▶ Supplied records:
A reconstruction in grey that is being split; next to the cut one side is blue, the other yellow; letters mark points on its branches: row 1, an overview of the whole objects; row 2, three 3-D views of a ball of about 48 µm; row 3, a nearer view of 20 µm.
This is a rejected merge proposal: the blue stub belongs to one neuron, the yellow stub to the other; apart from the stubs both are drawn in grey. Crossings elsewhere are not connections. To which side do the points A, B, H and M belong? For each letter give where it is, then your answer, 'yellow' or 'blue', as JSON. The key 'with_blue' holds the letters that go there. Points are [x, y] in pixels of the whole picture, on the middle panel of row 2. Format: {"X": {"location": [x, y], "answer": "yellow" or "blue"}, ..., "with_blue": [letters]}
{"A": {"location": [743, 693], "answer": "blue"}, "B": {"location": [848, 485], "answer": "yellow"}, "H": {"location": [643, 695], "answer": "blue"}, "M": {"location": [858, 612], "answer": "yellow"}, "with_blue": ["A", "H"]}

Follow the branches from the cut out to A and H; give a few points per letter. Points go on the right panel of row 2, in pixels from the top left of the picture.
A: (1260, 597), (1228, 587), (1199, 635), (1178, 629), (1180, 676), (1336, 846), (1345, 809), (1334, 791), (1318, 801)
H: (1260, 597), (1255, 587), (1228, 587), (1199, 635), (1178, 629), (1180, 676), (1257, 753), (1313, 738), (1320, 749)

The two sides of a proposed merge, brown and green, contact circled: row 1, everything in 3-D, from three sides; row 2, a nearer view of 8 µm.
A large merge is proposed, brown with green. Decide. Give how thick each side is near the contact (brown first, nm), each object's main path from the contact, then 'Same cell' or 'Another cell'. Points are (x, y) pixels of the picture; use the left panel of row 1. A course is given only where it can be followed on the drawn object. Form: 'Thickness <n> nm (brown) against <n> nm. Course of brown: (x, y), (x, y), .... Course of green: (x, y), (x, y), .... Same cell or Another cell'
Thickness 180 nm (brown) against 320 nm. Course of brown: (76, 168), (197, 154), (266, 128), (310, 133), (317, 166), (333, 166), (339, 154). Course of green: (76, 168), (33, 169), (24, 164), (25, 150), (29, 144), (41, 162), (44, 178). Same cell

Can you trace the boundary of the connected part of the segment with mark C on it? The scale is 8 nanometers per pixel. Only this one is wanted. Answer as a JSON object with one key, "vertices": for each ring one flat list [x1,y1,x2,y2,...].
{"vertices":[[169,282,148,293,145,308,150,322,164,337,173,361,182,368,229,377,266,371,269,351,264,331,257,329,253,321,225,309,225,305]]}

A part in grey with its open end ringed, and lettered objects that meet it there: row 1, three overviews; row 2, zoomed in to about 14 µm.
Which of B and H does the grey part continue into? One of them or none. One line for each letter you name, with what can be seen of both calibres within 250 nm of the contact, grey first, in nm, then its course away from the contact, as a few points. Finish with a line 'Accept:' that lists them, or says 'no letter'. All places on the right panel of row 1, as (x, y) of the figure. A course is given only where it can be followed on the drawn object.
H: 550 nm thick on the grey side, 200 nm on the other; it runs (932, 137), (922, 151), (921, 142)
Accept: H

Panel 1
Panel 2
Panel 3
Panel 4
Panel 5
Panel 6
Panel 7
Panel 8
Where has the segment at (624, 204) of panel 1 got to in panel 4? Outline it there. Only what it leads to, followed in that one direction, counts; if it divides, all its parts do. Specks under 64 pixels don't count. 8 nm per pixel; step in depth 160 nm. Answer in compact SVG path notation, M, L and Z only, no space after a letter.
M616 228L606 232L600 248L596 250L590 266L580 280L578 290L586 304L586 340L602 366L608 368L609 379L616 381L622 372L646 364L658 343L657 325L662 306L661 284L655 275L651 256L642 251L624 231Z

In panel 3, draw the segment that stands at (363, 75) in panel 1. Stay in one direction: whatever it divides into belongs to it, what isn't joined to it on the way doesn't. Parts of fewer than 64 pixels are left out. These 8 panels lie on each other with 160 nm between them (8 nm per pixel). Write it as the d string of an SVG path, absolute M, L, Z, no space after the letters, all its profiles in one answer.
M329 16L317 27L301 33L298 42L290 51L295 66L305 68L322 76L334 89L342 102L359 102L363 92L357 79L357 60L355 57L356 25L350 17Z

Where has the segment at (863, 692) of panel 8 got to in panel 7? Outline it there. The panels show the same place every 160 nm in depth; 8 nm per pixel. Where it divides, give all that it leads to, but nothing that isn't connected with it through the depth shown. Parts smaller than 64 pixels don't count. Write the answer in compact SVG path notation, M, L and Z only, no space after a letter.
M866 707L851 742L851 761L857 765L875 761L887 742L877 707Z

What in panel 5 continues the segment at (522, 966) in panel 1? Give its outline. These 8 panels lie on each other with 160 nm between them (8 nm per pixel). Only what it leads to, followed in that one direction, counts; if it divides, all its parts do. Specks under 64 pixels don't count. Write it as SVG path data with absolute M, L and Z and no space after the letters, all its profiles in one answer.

▶ What is required:
The response must hold only the lines above from the line with "Follow the branches" through the line with "The two sides", each copied exactly, both ends kept.

▶ Result:
Follow the branches from the cut out to A and H; give a few points per letter. Points go on the right panel of row 2, in pixels from the top left of the picture.
A: (1260, 597), (1228, 587), (1199, 635), (1178, 629), (1180, 676), (1336, 846), (1345, 809), (1334, 791), (1318, 801)
H: (1260, 597), (1255, 587), (1228, 587), (1199, 635), (1178, 629), (1180, 676), (1257, 753), (1313, 738), (1320, 749)

The two sides of a proposed merge, brown and green, contact circled: row 1, everything in 3-D, from three sides; row 2, a nearer view of 8 µm.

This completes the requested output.